Mesoporous bioactive glass/e-polycaprolactone scaffolds promote bone regeneration in osteoporotic sheep

TL;DR

This study demonstrates that mesoporous bioactive glass and PCL scaffolds significantly promote bone regeneration in osteoporotic sheep, with enhanced vascularization and cellular activity, and explores the effects of zoledronic acid incorporation.

Contribution

The paper introduces a novel robocasted scaffold combining mesoporous bioactive glass and PCL that effectively promotes bone regeneration in osteoporotic models and examines drug release effects.

Findings

Scaffolds promote new bone formation and vascularization.

Zoledronic acid-loaded scaffolds inhibit osteoclast differentiation.

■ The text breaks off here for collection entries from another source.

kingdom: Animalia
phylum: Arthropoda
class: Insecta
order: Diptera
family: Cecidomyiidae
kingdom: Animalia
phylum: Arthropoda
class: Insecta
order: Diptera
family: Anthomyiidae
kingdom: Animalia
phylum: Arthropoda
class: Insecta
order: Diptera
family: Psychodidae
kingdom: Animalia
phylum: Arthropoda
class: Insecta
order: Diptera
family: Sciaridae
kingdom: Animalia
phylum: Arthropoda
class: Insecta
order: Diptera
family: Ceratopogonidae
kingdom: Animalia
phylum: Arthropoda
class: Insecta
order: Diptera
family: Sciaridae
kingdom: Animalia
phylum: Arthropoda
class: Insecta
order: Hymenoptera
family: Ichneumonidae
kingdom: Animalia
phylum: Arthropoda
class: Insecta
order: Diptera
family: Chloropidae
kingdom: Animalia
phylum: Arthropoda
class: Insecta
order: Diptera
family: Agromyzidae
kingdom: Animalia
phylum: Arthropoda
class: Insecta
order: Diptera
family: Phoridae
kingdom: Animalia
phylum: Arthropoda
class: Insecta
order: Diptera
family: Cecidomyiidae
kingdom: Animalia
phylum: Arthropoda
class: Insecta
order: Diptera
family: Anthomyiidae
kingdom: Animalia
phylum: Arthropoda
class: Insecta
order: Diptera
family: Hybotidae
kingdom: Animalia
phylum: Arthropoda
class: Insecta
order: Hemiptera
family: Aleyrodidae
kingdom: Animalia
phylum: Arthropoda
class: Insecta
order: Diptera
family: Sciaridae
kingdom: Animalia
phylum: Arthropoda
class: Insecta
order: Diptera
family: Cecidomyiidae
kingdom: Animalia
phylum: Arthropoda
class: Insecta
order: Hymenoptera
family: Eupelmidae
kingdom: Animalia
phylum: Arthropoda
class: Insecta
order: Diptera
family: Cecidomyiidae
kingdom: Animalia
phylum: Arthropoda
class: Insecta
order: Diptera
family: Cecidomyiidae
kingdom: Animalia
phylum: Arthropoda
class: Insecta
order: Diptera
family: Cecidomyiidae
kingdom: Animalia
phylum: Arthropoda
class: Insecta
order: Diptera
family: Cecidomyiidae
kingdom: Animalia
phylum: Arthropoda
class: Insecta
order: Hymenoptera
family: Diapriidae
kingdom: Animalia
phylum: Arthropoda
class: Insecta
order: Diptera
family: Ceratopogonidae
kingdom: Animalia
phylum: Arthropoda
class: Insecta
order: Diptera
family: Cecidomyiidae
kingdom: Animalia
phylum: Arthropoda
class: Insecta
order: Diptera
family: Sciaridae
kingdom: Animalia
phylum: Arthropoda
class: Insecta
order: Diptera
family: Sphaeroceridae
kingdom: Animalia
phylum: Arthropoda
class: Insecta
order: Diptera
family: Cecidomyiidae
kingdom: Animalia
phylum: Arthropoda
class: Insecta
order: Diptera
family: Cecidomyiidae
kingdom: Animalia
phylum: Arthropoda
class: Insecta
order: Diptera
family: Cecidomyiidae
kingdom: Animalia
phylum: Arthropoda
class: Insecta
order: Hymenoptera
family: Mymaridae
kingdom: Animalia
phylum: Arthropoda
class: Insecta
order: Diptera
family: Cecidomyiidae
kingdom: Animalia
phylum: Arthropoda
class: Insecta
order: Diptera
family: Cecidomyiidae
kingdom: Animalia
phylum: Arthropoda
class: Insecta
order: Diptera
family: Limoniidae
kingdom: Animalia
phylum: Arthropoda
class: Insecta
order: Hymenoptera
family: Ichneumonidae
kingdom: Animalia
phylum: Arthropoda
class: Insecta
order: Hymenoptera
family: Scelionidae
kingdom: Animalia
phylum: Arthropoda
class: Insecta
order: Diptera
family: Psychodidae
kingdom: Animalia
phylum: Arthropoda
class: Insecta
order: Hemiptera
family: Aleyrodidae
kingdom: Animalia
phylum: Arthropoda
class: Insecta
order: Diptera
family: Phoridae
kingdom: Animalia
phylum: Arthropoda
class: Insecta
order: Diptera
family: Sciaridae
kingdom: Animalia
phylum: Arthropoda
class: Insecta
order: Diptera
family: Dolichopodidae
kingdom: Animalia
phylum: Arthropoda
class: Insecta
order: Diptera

Zoledronic acid induces inflammation and impairs bone healing.

Abstract

Macroporous scaffolds made of a SiO2-CaO-P2O5 mesoporous bioactive glass (MBG) and epolycaprolactone (PCL) have been prepared by robocasting. These scaffolds showed an excellent in vitro biocompatibility in contact with osteoblast like cells (Saos 2) and osteoclasts derived from RAW 264.7 macrophages. In vivo studies were carried out by implantation into cavitary defects drilled in osteoporotic sheep. The scaffolds evidenced excellent bone regeneration properties, promoting new bone formation at both the peripheral and the inner parts of the scaffolds, thick trabeculae, high vascularization and high presence of osteoblasts and osteoclasts. In order to evaluate the effects of the local release of an antiosteoporotic drug, 1% (%wt) of zoledronic acid was incorporated to the scaffolds. The scaffolds loaded with zoledronic acid induced apoptosis in Saos 2 cells, impeded osteoclast differentiation in a time dependent manner and inhibited bone healing, promoting an intense inflammatory response in osteoporotic sheep.